En los nanomagnetos existen paredes de dominio: fronteras entre regiones con diferente magnetización. Los autores colocaron dos de estas paredes en un resonador óptico y, mediante un láser, crearon entrelazamiento cuántico: las vibraciones de las paredes se correlacionaron rígidamente. Curiosamente, la conexión resultó estable a temperaturas superiores a los milikelvins, mientras que antes estos trucos requerían frío extremo. Este enfoque nos acerca a crear dispositivos cuánticos que funcionen en condiciones reales.

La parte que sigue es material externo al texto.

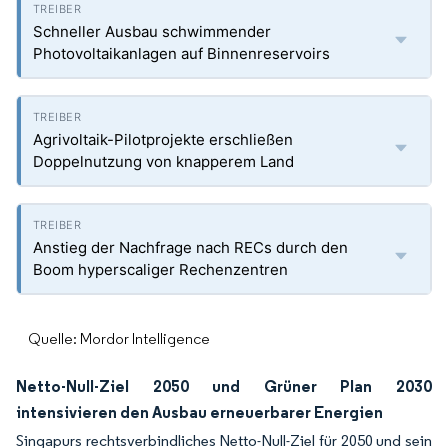
Schneller Ausbau schwimmender
Photovoltaikanlagen auf Binnenreservoirs
Agrivoltaik-Pilotprojekte erschließen
Doppelnutzung von knapperem Land
Anstieg der Nachfrage nach RECs durch den
Boom hyperscaliger Rechenzentren
Quelle: Mordor Intelligence
Netto-Null-Ziel 2050 und Grüner Plan 2030
intensivieren den Ausbau erneuerbarer Energien
Singapurs rechtsverbindliches Netto-Null-Ziel für 2050 und sein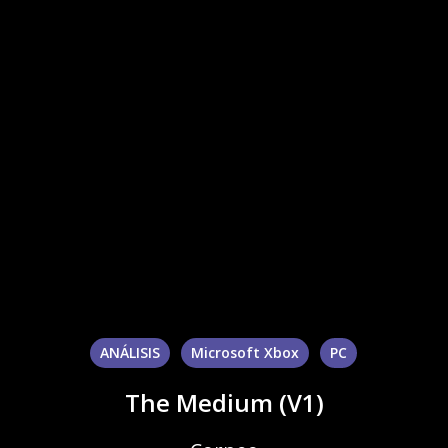
ANÁLISIS
Microsoft Xbox
PC
The Medium (V1)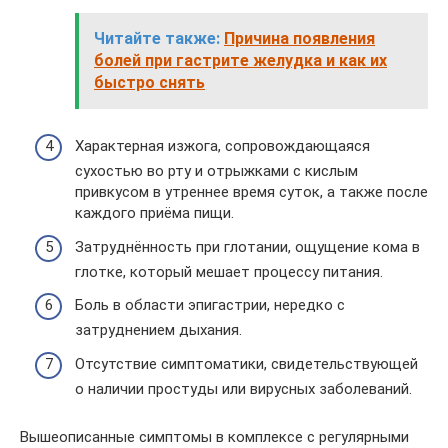
Читайте также:
Причина появления
болей при гастрите желудка и как их
быстро снять
Характерная изжога, сопровождающаяся
сухостью во рту и отрыжками с кислым
привкусом в утреннее время суток, а также после
каждого приёма пищи.
Затруднённость при глотании, ощущение кома в
глотке, который мешает процессу питания.
Боль в области эпигастрии, нередко с
затруднением дыхания.
Отсутствие симптоматики, свидетельствующей
о наличии простуды или вирусных заболеваний.
Вышеописанные симптомы в комплексе с регулярными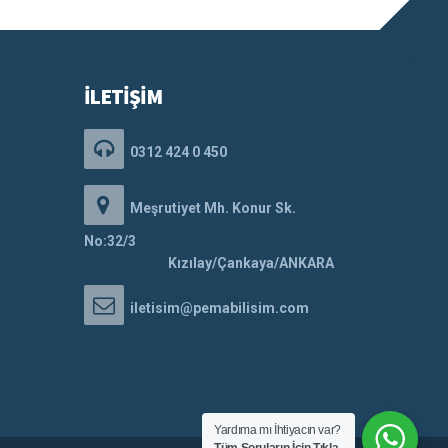
İLETİŞİM
0312 424 0 450
Meşrutiyet Mh. Konur Sk.
No:32/3
Kızılay/Çankaya/ANKARA
iletisim@pemabilisim.com
Yardıma mı İhtiyacın var?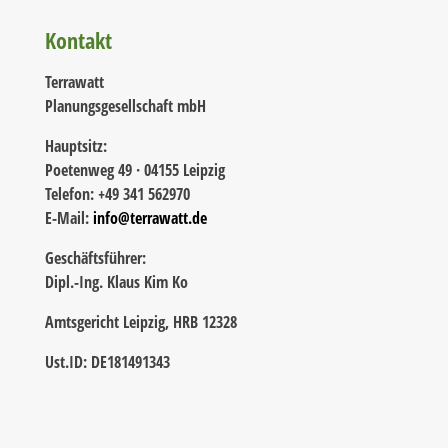
Kontakt
Terrawatt
Planungsgesellschaft mbH
Hauptsitz:
Poetenweg 49 · 04155 Leipzig
Telefon: +49 341 562970
E-Mail:
info@terrawatt.de
Geschäftsführer:
Dipl.-Ing. Klaus Kim Ko
Amtsgericht Leipzig, HRB 12328
Ust.ID: DE181491343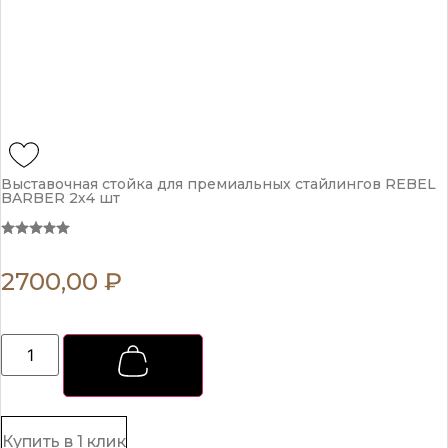
Выставочная стойка для премиальных стайлингов REBEL
BARBER 2х4 шт
2700,00
₽
Выставочная
стойка
для
премиальных
стайлингов
REBEL
BARBER
Купить в 1 клик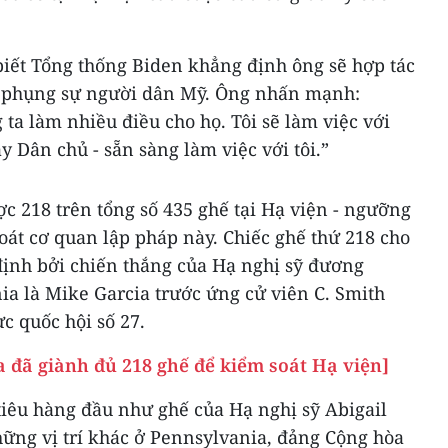
biết Tổng thống Biden khẳng định ông sẽ hợp tác
ể phụng sự người dân Mỹ. Ông nhấn mạnh:
a làm nhiều điều cho họ. Tôi sẽ làm việc với
ay Dân chủ - sẵn sàng làm việc với tôi.”
c 218 trên tổng số 435 ghế tại Hạ viện - ngưỡng
soát cơ quan lập pháp này. Chiếc ghế thứ 218 cho
ịnh bởi chiến thắng của Hạ nghị sỹ đương
nia là Mike Garcia trước ứng cử viên C. Smith
c quốc hội số 27.
 đã giành đủ 218 ghế để kiểm soát Hạ viện]
êu hàng đầu như ghế của Hạ nghị sỹ Abigail
hững vị trí khác ở Pennsylvania, đảng Cộng hòa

Dentro de un imán, corren fronteras invisibles, como cuerdas tensadas entre zonas con distinta magnetización. Colocadas en una trampa de espejos, estas nanocuerdas caen bajo un 'arco' de luz: la luz que viaja a enorme velocidad las presiona y las hace vibrar al unísono. La presión de la luz sincroniza el temblor de las paredes, convirtiéndolas en un único instrumento cuántico.
Los científicos han dominado el ajuste preciso del brillo y color de la luz atrapada, así como de la 'tensión' magnética que sujeta las cuerdas. Gracias a esto, el entrelazamiento se mantiene a temperaturas de unas milésimas de grado sobre el cero absoluto, decenas de veces más altas de lo habitual. La cavidad funciona como un oído supersensible que lee la melodía cuántica de las paredes. La investigación prosigue el camino de Jeff Kimble hacia la ampliación de conjuntos cuánticos. Un poco más de calor y con estas cuerdas acopladas se podrán construir cúbits fiables para la computación cuántica.
🎯 El entrelazamiento cuántico normalmente teme al calor más que un muñeco de nieve al sol de verano. Pero estas paredes soportan temperaturas de hasta 0,01 grados sobre el cero absoluto. Para ponerlo en perspectiva: un experimento típico requeriría un frío cien veces más extremo.
🎬 Como sacado de la ciencia ficción: las partículas entrelazadas para la comunicación interestelar instantánea encuentran un prototipo real.